(Excerpts from a dataset)
──────

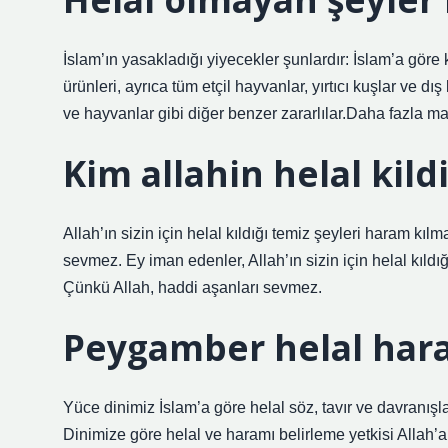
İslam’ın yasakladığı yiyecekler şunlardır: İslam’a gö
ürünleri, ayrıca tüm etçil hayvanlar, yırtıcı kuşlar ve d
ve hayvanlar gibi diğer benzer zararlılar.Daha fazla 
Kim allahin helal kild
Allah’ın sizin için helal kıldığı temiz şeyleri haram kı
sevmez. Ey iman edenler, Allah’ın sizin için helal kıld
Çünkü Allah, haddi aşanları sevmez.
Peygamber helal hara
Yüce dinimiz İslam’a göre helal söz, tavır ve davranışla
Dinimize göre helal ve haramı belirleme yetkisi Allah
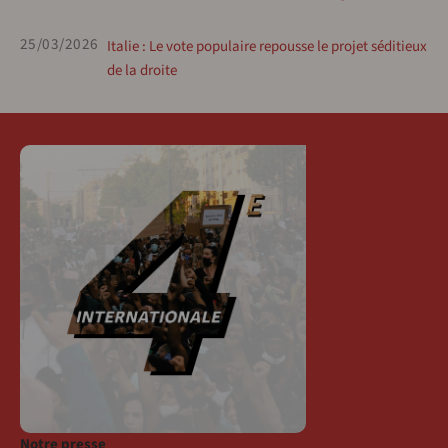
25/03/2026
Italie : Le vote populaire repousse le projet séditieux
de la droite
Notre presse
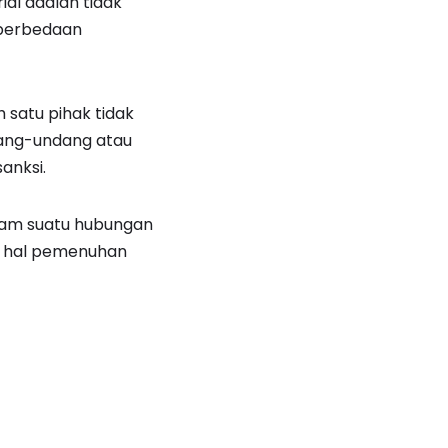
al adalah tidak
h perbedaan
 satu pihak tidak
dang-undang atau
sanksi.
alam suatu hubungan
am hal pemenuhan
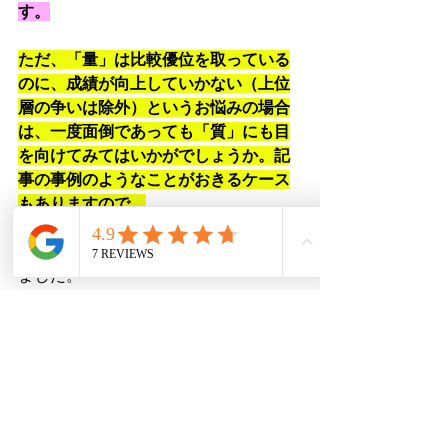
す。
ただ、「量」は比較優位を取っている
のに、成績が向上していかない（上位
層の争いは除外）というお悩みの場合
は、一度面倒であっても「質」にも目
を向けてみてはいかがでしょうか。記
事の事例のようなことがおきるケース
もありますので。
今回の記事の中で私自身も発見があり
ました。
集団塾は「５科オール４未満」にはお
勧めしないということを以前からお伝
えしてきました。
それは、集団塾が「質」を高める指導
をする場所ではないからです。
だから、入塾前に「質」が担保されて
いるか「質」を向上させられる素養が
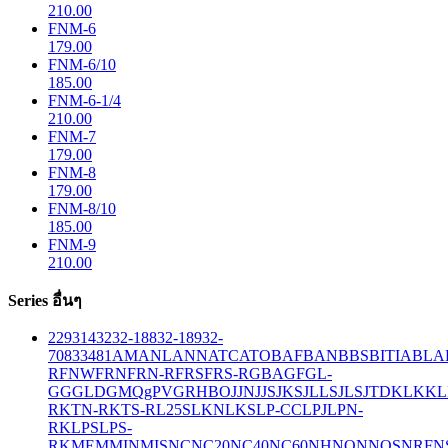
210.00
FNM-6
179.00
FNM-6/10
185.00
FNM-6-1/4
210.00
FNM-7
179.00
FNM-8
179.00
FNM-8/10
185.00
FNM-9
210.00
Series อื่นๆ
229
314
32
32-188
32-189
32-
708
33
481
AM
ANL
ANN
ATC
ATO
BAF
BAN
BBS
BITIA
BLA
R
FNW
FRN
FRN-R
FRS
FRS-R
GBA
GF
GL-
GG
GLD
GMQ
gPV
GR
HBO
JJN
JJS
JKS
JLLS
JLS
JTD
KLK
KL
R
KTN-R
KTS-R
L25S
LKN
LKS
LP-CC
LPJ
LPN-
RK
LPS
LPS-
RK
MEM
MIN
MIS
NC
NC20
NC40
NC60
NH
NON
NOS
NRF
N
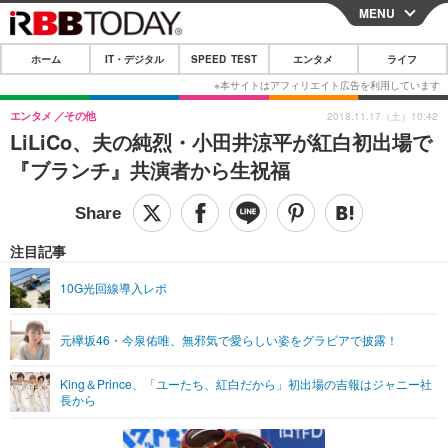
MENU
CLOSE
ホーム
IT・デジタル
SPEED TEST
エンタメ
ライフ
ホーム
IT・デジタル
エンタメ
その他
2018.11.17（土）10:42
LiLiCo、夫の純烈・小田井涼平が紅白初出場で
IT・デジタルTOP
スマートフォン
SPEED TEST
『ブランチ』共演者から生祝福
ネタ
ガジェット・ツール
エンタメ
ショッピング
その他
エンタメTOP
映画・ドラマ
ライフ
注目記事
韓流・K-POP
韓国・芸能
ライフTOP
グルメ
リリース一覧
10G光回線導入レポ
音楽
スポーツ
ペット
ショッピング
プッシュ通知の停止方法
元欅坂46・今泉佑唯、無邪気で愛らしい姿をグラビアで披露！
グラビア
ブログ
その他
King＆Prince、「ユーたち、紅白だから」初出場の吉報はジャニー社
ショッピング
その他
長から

──────

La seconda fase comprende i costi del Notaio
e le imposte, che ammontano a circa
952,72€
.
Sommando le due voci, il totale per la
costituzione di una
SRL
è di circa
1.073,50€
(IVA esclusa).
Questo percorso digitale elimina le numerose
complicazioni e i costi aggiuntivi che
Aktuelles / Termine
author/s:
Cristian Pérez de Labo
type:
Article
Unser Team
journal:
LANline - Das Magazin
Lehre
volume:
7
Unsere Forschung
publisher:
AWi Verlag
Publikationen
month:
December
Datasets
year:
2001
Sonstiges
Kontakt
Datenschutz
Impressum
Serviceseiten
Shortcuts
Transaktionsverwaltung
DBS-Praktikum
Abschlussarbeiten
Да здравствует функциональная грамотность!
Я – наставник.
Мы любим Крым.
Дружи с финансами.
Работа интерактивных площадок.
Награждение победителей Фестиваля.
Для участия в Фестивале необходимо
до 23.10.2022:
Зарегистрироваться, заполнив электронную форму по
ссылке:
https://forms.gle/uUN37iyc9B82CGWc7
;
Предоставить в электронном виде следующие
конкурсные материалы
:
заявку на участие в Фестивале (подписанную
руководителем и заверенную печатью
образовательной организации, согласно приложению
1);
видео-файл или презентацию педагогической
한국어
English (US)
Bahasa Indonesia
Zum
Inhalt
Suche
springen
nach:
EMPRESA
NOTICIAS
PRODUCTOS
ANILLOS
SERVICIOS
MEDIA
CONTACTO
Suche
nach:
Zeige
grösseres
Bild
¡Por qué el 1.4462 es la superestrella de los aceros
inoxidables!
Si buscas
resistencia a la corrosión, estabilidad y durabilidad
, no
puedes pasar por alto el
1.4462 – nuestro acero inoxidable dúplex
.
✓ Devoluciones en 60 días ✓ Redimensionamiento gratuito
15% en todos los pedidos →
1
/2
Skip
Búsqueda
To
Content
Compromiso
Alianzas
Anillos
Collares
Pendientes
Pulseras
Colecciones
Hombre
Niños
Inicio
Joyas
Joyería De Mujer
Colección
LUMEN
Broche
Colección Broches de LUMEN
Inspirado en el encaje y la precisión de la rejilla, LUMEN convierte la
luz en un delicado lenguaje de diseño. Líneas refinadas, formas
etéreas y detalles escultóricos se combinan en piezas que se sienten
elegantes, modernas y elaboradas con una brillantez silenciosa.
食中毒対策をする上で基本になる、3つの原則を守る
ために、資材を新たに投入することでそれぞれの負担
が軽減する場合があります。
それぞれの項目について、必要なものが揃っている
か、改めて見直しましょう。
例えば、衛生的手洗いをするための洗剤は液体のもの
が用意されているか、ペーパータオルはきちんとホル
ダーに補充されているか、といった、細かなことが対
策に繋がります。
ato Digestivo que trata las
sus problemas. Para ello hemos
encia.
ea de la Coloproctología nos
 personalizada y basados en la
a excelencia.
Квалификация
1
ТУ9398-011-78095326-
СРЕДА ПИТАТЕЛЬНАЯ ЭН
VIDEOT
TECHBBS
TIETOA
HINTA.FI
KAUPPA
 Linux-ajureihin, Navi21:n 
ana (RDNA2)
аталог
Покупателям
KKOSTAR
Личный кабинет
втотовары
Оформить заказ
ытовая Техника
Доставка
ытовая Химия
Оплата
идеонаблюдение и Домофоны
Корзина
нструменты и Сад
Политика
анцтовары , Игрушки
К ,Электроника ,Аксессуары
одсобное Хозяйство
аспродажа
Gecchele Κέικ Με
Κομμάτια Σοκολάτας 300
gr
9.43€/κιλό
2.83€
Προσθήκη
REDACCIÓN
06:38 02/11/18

──────

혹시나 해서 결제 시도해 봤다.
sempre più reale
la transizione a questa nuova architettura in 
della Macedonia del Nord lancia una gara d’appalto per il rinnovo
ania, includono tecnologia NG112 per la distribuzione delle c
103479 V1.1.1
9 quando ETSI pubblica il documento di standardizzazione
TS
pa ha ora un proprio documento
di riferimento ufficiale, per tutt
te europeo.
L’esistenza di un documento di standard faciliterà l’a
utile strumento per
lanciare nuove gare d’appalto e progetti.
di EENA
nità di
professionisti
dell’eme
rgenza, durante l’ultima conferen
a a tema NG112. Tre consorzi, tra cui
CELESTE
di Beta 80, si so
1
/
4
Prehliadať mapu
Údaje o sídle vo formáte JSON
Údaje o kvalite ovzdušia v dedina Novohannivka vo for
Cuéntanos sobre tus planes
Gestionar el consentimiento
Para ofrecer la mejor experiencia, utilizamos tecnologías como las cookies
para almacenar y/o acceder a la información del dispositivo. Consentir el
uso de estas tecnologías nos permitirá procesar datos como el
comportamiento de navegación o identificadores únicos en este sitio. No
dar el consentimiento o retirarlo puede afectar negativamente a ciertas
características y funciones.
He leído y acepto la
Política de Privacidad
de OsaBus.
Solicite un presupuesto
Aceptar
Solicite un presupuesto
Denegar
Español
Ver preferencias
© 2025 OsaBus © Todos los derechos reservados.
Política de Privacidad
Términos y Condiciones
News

──────

What you are asked to do = Output exactly, and only, the lines of the entries above from the one with "İslam’ın yasakladığı yiyecekler" up to and including the one with "は、一度面倒であっても「質」にも目"; pictures are to be left out.

Written response =
İslam’ın yasakladığı yiyecekler şunlardır: İslam’a gö
ürünleri, ayrıca tüm etçil hayvanlar, yırtıcı kuşlar ve d
ve hayvanlar gibi diğer benzer zararlılar.Daha fazla 
Kim allahin helal kild
Allah’ın sizin için helal kıldığı temiz şeyleri haram kı
sevmez. Ey iman edenler, Allah’ın sizin için helal kıld
Çünkü Allah, haddi aşanları sevmez.
Peygamber helal hara
Yüce dinimiz İslam’a göre helal söz, tavır ve davranışla
Dinimize göre helal ve haramı belirleme yetkisi Allah
25/03/2026
Italie : Le vote populaire repousse le projet séditieux
de la droite
Notre presse
al adalah tidak
h perbedaan
 satu pihak tidak
dang-undang atau
sanksi.
alam suatu hubungan
am hal pemenuhan
す。
ただ、「量」は比較優位を取っている
のに、成績が向上していかない（上位
層の争いは除外）というお悩みの場合
は、一度面倒であっても「質」にも目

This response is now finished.